Craft-produced weapons have a long history of use for nefarious purposes and have characteristics that make them well suited to criminal activities. These types of firearms are unregistered on state weapon databases, are relatively easy to manufacture, and are disposable.
3D-printed firearms have added a 21st century twist to the history of craft-produced firearms. With access to a computer, 3D printer and printing materials a weapon can be manufactured with comparative ease. However, this ease is tempered by the weapon’s sophistication, capabilities, and the technology needed to produce the firearm.

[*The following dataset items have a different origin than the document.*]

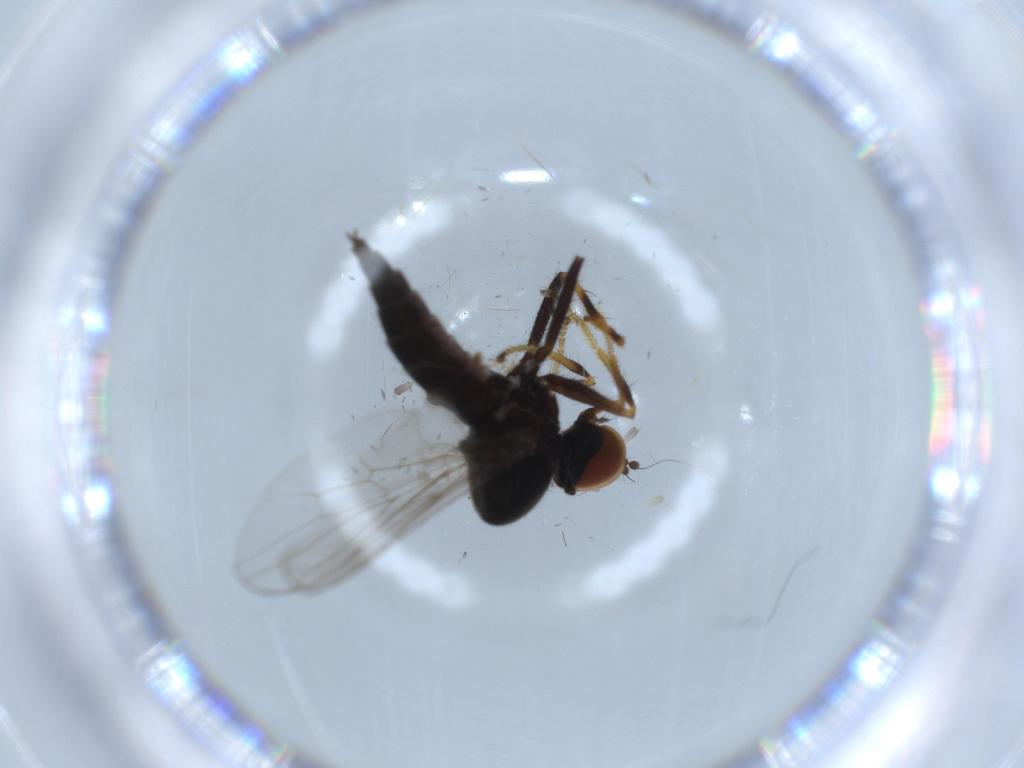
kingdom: Animalia
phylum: Arthropoda
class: Insecta
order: Diptera
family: Hybotidae
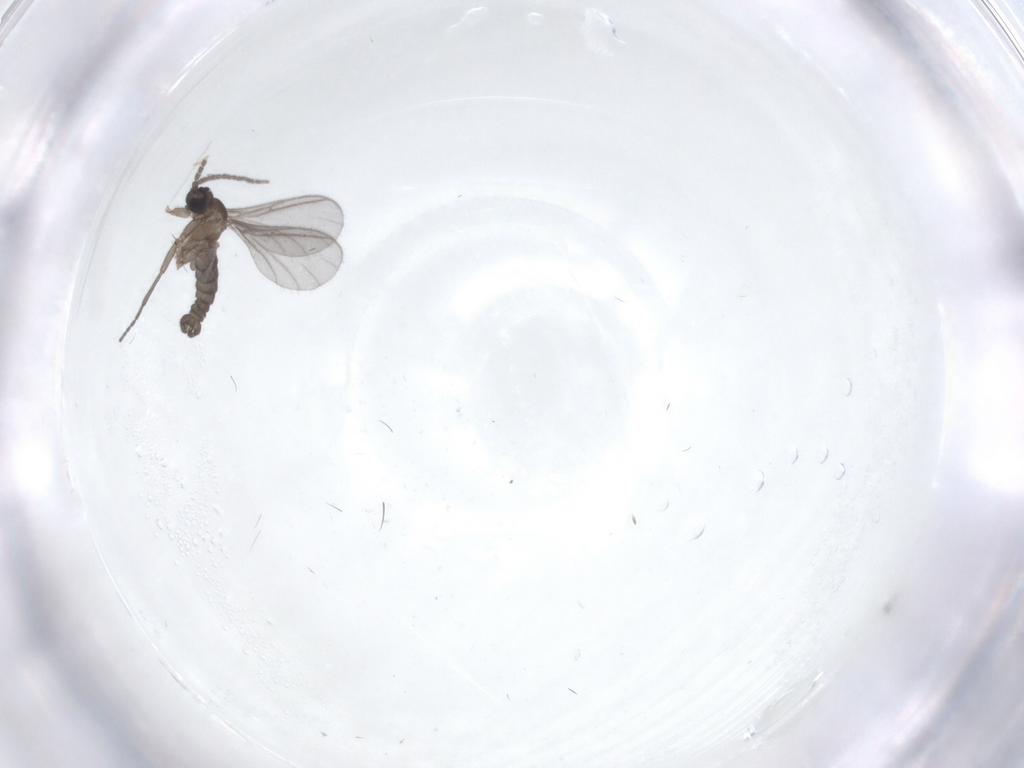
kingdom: Animalia
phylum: Arthropoda
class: Insecta
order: Diptera
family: Sciaridae
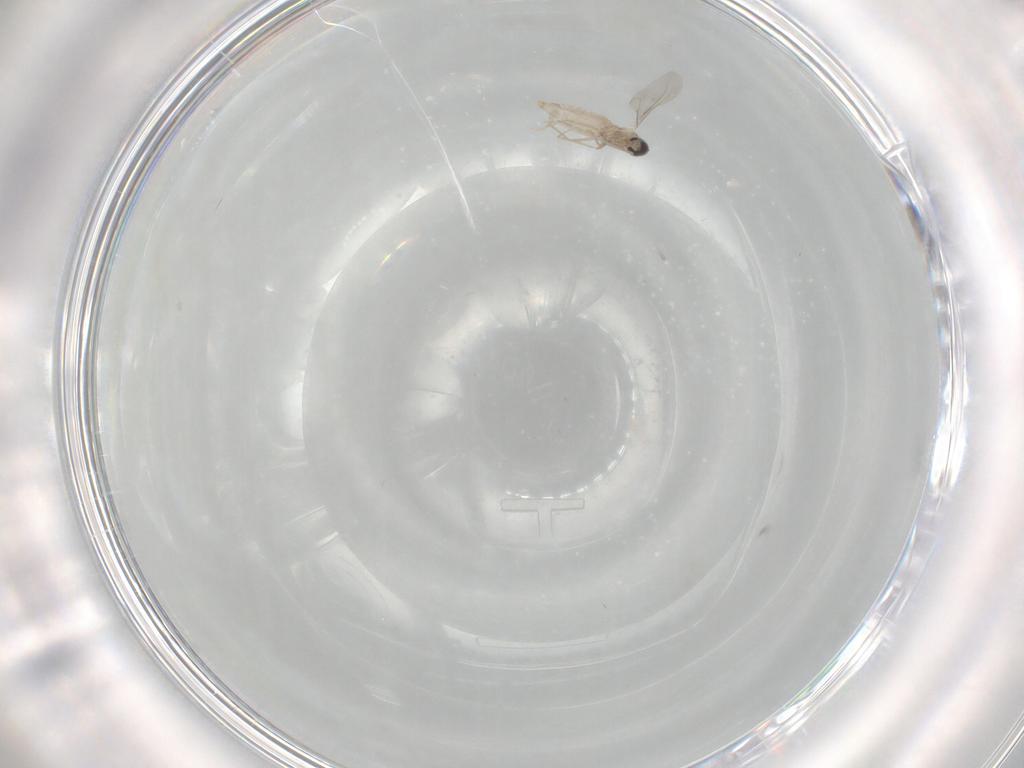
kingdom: Animalia
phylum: Arthropoda
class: Insecta
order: Diptera
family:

Firearms technology has remained relatively static over the past century, with self-contained metallic cartridges, pressure bearing surfaces and locking methods continuing to be the basis for all firearms. In a firearm’s most basic form, such as a ‘slam-fire’ shotgun, it can consist of simply a tube and a striker to ignite the cartridge. 3D-printed firearms have evolved from this basis, with the technology development trajectory becoming increasingly sophisticated.
There are broadly two types of 3D-printed firearms: those produced entirely from printed polymer and other materials, and hybrids that incorporate printed parts with other more traditionally manufactured components. An example of the latter would be the 3D printing of pistol frames and non-pressure bearing lower receiver parts from polymers.